Why did you join Epilepsy Scotland as a trustee?
Having completed Epilepsy Scotland training for many years, I knew of the important role the charity plays in supporting and working with people with epilepsy. Also, the sector-leading role in representing people with epilepsy.
I wanted to hopefully put some of my skills and experience to good use as the charity moves forward over the next few years.
What particularly interests you about Epilepsy Scotland?
The important role that Epilepsy Scotland plays supporting an often overlooked group of people who deserve high-quality support and services when they need it most.
I have led a small charity working with young people with epilepsy and am all too aware of the difficulty many people still face with stigma and lack of understanding.
What is your background in terms of skills and experience?
I am a secondary school teacher but came into that career later than most, having worked in politics and in the charitable sector for a decade.
Also, I have worked on projects relating to youth justice, education, mental health and poverty, and inequality.
I also lead a charity for young people with complex disabilities and have been a trustee of a number of other organisations.
What are the main responsibilities of being a trustee?
I think the most important role of a trustee is looking at the big picture and supporting the organisation to keep a focus on what it needs to do to achieve its vision whilst at the same time offering guidance and advice to staff to make the best possible decisions in a range of areas.

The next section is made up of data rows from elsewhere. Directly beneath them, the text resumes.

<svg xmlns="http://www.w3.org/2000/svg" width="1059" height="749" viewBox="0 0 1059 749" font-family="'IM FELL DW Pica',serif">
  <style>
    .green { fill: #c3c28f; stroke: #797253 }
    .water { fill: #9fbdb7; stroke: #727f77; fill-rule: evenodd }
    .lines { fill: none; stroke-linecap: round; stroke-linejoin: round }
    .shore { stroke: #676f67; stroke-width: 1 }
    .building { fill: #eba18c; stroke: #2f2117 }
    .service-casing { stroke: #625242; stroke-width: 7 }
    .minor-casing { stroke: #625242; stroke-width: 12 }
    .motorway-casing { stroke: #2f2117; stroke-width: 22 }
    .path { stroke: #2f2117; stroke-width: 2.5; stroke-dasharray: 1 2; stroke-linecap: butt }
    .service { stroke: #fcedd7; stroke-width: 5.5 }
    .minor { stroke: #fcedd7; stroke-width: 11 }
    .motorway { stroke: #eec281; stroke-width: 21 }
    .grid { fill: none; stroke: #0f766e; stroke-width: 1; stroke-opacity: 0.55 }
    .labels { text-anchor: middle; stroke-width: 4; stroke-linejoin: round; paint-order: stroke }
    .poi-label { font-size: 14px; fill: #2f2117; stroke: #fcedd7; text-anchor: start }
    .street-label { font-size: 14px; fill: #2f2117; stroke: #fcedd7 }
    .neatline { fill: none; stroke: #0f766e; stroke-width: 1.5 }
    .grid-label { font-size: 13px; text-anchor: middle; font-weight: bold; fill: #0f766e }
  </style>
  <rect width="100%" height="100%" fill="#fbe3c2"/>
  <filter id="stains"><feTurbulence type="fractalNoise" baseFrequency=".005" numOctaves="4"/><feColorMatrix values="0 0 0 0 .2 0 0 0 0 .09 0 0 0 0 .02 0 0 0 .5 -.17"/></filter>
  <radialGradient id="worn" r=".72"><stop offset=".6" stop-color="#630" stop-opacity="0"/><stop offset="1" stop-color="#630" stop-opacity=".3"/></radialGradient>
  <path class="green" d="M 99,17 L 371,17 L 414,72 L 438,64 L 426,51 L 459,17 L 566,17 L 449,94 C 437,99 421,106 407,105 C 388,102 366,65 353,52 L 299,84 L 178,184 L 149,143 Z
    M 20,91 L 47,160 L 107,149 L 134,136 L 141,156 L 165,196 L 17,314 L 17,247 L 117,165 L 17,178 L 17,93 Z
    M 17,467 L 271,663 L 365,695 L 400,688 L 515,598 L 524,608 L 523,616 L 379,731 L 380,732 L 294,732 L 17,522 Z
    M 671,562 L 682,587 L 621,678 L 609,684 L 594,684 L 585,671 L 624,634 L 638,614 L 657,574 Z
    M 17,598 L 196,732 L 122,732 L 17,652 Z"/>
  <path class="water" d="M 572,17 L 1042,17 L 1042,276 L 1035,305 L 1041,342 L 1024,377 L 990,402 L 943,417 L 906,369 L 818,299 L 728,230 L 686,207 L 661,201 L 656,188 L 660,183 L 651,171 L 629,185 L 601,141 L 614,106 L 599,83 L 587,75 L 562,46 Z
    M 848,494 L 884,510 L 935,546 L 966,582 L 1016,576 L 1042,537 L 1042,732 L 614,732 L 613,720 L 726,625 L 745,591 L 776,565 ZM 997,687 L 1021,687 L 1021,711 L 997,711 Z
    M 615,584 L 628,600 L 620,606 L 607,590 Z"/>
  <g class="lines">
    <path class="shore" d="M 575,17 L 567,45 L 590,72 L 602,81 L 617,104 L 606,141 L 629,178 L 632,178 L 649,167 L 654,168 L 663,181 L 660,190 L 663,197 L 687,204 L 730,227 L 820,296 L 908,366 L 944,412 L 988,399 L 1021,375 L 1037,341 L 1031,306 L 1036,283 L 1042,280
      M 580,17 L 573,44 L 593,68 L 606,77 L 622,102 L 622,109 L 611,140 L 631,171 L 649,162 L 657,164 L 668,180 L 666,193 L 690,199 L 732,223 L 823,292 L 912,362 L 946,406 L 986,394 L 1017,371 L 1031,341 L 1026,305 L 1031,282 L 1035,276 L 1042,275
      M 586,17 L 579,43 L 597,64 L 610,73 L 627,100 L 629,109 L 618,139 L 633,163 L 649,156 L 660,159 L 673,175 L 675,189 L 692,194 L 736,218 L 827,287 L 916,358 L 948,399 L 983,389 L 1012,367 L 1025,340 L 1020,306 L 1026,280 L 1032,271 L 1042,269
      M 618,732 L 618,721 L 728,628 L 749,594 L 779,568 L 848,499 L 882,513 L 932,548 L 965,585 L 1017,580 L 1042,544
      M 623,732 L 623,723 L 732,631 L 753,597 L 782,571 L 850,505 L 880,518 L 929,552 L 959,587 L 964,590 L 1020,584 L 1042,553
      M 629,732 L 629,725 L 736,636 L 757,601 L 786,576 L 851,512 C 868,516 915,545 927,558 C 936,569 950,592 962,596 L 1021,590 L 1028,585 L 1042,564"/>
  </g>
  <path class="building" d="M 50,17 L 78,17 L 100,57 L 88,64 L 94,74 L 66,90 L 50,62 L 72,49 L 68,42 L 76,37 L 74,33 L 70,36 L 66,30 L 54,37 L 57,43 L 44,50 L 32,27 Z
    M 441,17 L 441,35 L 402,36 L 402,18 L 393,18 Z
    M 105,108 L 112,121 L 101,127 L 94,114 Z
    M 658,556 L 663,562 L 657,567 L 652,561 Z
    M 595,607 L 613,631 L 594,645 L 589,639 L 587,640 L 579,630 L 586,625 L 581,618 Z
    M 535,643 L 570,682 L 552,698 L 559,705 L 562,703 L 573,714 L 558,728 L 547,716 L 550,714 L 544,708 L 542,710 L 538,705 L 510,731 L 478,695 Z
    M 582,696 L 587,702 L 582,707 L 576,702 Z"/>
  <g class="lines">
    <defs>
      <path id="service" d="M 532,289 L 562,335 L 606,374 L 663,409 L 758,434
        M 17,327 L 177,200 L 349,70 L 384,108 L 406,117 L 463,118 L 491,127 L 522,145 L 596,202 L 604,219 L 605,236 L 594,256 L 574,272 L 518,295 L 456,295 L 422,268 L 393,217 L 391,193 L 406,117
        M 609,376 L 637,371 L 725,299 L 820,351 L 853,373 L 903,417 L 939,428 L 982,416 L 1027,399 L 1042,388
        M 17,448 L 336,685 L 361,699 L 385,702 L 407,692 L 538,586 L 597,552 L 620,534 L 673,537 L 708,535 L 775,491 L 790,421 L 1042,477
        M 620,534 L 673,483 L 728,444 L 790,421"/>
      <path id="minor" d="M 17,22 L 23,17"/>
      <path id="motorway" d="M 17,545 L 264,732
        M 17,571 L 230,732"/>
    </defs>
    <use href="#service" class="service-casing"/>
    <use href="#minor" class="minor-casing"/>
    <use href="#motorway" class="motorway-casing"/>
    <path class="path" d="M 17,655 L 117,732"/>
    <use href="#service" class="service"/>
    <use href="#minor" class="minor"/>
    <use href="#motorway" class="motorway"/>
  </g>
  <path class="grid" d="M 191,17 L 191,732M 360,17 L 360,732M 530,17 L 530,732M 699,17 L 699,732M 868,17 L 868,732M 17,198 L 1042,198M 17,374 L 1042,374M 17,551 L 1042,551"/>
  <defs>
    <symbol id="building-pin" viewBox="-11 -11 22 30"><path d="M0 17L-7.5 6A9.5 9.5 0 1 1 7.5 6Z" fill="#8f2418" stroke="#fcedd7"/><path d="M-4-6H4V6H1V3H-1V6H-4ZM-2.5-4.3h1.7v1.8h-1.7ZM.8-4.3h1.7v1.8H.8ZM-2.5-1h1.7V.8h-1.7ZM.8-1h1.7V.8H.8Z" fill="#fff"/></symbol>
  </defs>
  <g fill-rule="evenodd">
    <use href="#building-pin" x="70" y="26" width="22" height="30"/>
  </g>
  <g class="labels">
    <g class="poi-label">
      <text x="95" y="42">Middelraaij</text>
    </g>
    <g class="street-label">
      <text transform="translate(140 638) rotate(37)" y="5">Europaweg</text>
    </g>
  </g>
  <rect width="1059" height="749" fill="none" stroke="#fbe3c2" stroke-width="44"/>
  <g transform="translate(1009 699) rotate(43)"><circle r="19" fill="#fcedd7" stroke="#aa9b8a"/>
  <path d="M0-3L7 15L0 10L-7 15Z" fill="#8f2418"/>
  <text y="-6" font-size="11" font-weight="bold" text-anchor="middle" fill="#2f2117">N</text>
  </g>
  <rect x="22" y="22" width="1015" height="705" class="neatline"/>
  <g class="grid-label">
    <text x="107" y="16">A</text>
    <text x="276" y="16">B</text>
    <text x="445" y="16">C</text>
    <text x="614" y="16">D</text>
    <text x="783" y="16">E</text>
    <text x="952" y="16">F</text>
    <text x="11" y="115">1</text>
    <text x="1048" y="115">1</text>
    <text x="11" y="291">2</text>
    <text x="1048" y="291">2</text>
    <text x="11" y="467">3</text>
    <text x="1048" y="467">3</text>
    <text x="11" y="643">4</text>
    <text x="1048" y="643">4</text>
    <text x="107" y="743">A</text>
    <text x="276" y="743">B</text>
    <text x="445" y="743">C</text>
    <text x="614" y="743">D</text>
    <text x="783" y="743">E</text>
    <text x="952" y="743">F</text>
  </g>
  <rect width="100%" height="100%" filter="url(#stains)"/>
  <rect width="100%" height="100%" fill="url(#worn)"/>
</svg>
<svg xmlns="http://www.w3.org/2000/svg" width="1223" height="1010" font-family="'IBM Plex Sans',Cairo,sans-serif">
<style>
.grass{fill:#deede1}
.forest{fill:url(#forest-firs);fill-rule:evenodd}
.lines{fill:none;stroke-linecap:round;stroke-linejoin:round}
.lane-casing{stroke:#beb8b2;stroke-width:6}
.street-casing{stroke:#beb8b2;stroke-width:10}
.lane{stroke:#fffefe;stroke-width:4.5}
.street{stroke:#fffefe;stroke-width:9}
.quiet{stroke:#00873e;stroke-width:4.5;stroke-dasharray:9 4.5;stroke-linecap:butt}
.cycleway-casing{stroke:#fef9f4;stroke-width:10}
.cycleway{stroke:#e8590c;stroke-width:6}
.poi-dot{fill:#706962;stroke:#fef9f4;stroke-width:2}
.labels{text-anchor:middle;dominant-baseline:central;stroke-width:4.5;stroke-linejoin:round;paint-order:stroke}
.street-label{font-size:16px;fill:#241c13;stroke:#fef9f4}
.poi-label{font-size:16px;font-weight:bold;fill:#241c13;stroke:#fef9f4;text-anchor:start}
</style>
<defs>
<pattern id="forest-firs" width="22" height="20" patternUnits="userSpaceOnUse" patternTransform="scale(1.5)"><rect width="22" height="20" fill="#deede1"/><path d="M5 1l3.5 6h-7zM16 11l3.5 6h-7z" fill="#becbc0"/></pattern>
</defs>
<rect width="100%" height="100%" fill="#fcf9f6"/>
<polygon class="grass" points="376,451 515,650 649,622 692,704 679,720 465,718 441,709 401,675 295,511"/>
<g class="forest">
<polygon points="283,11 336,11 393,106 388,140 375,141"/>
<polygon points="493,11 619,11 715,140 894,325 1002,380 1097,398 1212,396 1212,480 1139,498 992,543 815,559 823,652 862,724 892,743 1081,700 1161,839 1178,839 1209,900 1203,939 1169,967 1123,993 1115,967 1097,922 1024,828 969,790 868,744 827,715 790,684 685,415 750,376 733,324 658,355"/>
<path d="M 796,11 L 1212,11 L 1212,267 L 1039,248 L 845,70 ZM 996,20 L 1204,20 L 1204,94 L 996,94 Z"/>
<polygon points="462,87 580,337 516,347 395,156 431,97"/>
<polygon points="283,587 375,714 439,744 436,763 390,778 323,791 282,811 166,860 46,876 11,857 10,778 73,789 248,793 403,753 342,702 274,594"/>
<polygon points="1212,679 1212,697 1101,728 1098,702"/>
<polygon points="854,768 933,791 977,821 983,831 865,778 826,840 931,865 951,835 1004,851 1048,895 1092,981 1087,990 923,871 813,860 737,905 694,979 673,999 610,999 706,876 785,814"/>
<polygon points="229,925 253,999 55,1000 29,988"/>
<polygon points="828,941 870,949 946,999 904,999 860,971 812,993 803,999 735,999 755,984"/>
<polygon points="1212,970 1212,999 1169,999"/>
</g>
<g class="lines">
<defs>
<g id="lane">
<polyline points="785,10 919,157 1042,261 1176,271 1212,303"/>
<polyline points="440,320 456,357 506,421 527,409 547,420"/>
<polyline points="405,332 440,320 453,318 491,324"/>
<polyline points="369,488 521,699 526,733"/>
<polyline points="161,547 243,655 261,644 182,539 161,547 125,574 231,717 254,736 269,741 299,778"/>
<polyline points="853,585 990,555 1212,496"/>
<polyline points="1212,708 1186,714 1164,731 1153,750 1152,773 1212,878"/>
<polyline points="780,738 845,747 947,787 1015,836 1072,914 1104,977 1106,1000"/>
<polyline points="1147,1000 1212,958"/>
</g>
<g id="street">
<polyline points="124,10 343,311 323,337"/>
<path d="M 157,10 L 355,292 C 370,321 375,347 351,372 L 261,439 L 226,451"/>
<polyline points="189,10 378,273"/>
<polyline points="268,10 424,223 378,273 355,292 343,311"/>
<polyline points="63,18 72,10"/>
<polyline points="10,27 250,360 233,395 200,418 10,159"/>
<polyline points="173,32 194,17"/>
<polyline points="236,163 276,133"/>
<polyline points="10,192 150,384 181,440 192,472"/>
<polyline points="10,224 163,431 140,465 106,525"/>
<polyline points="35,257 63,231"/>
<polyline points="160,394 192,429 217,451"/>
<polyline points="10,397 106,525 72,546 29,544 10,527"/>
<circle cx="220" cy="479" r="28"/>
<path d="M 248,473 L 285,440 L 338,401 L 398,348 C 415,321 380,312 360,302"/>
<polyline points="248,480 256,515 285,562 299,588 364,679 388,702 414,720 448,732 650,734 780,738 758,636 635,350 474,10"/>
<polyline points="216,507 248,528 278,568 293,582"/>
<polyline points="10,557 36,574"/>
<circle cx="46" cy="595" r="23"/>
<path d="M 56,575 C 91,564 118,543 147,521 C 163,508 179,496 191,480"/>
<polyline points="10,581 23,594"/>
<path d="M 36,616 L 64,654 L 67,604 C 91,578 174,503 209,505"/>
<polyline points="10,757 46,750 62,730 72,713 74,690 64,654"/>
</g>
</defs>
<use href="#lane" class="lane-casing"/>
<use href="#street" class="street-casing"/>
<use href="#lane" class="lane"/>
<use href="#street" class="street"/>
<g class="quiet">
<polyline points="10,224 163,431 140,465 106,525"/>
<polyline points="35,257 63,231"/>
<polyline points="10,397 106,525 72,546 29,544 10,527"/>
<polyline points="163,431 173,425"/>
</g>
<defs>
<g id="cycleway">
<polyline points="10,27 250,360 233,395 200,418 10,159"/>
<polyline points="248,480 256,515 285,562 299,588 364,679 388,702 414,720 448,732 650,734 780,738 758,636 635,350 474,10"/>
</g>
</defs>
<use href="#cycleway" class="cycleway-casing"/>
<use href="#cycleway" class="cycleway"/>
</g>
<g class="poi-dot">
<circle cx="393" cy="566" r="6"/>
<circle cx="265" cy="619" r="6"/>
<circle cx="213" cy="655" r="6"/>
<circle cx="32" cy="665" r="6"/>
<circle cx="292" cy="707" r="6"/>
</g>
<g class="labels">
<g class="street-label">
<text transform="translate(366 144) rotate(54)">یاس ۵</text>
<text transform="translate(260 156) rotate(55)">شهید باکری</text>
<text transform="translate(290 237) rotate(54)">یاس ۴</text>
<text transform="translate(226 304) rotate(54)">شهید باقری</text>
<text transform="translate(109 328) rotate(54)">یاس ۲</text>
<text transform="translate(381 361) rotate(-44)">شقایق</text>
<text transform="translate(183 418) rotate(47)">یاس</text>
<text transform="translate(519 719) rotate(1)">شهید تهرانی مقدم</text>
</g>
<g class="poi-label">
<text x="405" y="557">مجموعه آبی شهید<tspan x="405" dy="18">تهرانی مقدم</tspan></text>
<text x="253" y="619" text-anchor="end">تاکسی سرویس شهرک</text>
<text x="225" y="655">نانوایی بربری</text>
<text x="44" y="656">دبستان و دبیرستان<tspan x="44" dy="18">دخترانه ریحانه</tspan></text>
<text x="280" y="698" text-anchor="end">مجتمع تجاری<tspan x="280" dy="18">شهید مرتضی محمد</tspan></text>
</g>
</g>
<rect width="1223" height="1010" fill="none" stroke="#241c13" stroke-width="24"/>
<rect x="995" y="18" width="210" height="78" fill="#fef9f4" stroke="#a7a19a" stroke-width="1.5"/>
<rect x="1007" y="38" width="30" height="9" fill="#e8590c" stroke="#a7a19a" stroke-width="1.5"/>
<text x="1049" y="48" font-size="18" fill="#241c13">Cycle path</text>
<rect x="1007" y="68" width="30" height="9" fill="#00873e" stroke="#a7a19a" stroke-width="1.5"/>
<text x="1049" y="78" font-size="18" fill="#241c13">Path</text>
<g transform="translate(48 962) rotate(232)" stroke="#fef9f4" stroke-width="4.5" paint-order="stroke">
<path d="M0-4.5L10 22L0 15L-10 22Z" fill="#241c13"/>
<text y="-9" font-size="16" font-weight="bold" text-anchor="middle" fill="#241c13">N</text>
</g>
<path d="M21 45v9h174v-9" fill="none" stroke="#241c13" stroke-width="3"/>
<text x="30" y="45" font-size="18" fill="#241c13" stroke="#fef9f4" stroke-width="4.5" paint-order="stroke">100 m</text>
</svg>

Effective scrutiny of decision-making is a strength and can often result in better outcomes for all.
What are the advantages of having a trustee board made up of people from all sorts of backgrounds with different skills and experience?
A diverse board of trustees is essential so that we can look at challenges and opportunities from as wide a range of perspectives as possible.
It’s important that experience is in the broadest sense – not just professional background but life experiences which inform who we are and what we bring to the table – including trustees with direct experience of epilepsy.
What do you hope to bring to Epilepsy Scotland?
Hopefully, I can bring experience from past jobs and voluntary roles and a fresh pair of eyes to existing issues.
I also hope to bring my education sector experience to Epilepsy Scotland as we look to expand our school outreach offer.
Although being on a board is about meetings and papers, it is also about rolling our sleeves up and helping out the organisation in whatever way we can – so I’m looking forward to that too!